COSA FARE » Prosegui il testo sulla forza della mansuetudine a partire dall'ultima frase riportata.

5. La forza della mansuetudine
            «Non colle percosse ma colla mansuetudine e colla carità dovrai guadagnare questi tuoi amici»: queste parole sono senza dubbio l’espressione più nota del sogno dei nove anni, quella che in qualche modo ne sintetizza il messaggio e ne trasmette l’ispirazione. Sono anche le prime parole che l’uomo venerando dice a Giovanni, interrompendo il suo sforzo violento di mettere fine al disordine e alle bestemmie dei suoi compagni. Non si tratta solo di una formula che trasmette una sentenza sapienziale sempre valida, ma di un’espressione che precisa le modalità esecutive di un ordine («mi ordinò di pormi alla testa di que’ fanciulli aggiungendo queste parole») con cui, come si è detto, viene riorientato il movimento intenzionale della coscienza del sognatore. La foga delle percosse deve divenire lo slancio della carità, l’energia scomposta di un intervento repressivo deve lasciar spazio alla mansuetudine.
            Il termine “mansuetudine” viene ad avere qui un peso rilevante, che colpisce ancora di più se si pensa che l’aggettivo corrispondente sarà usato alla fine del sogno per descrivere gli agnelli che fan festa intorno al Signore e a Maria. L’accostamento suggerisce un’osservazione che non pare priva di pertinenza: perché possano divenire “mansueti” agnelli coloro che erano animali feroci, bisogna che divenga mansueto anzitutto il loro educatore. Entrambi, seppur a partire da punti diversi, devono compiere una metamorfosi per entrare nell’orbita cristologica della mitezza e della carità. Per un gruppo di ragazzi scalmanati e rissosi è facile capire che cosa esiga questo cambiamento. Per un educatore forse è meno evidente. Egli, infatti, si pone già sul versante del bene, dei valori positivi, dell’ordine e della disciplina: quale cambiamento gli può essere chiesto?

RIGHE ESTRATTE »
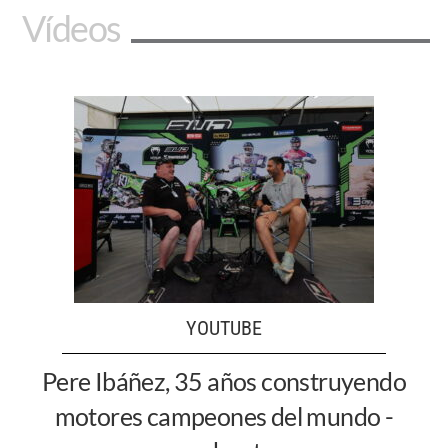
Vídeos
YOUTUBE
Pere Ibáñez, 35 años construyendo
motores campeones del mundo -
---
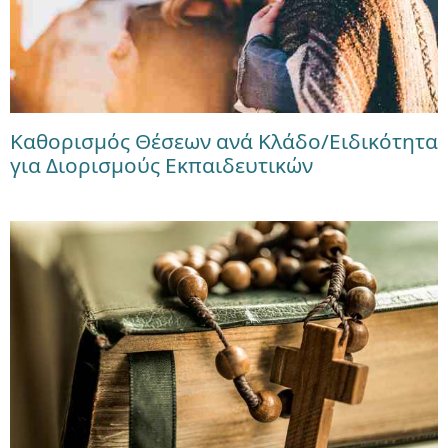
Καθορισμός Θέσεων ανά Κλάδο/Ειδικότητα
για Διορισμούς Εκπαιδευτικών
---
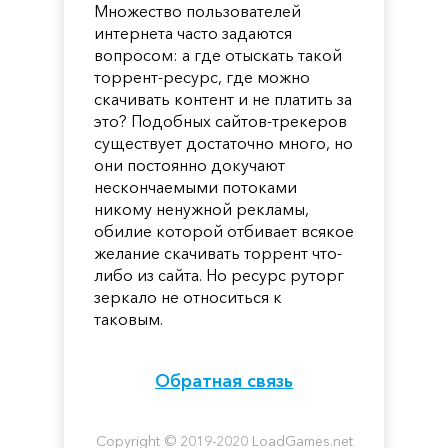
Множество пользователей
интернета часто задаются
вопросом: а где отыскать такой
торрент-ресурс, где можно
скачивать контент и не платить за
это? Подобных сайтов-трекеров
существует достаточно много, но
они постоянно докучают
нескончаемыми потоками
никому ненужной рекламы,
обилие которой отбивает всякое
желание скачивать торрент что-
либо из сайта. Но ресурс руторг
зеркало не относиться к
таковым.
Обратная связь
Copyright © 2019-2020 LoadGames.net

LA TUA RISPOSTA »
            Si pone qui un tema che nella vita di don Bosco avrà uno sviluppo decisivo, anzitutto sul piano dello stile dell’azione e, in certa misura, anche su quello di una riflessione teorica. Si tratta dell’orientamento che conduce don Bosco a escludere categoricamente un sistema educativo basato sulla repressione e sui castighi, per scegliere con convinzione un metodo che è tutto basato sulla carità e che don Bosco chiamerà “sistema preventivo”. Di là delle diverse implicanze pedagogiche che derivano da questa scelta, per le quali rimandiamo alla ricca bibliografia specifica, interessa qui evidenziare la dimensione teologico-spirituale che è sottesa a questo indirizzo, di cui le parole del sogno costituiscono in qualche modo l’intuizione e l’innesco.
            Ponendosi dalla parte del bene e della “legge”, l’educatore può essere tentato di impostare la sua azione con i ragazzi secondo una logica che mira a far regnare l’ordine e la disciplina essenzialmente attraverso regole e norme. Eppure anche la legge porta dentro di sé un’ambiguità che la rende insufficiente a guidare la libertà, non solo per i limiti che ogni regola umana porta dentro di sé, ma per un limite che ultimamente è di ordine teologale. Tutta la riflessione paolina è una grande meditazione su questo tema, poiché Paolo aveva percepito nella sua esperienza personale che la legge non gli aveva impedito di essere «un bestemmiatore, un persecutore e un violento» (1Tim 1,13). La stessa Legge data da Dio, insegna la Scrittura, non basta a salvare l’uomo, se non vi è un altro Principio personale che la integri e la interiorizzi nel cuore dell’uomo. Paul Beauchamp riassume felicemente questa dinamica quando afferma: «La Legge è preceduta da un Sei amato e seguita da un Amerai. Sei amato: fondazione della legge, e Amerai: il suo superamento».[vi] Senza questa fondazione e questo superamento, la legge porta in sé i segni di una violenza che rivela la sua insufficienza a generare quel bene che essa, pure, ingiunge di compiere. Per tornare alla scena del sogno, i pugni e le percosse che Giovanni dà in nome di un sacrosanto comandamento di Dio, che proibisce la bestemmia, rivelano l’insufficienza e l’ambiguità di ogni slancio moralizzatore che non sia interiormente riformato dall’alto.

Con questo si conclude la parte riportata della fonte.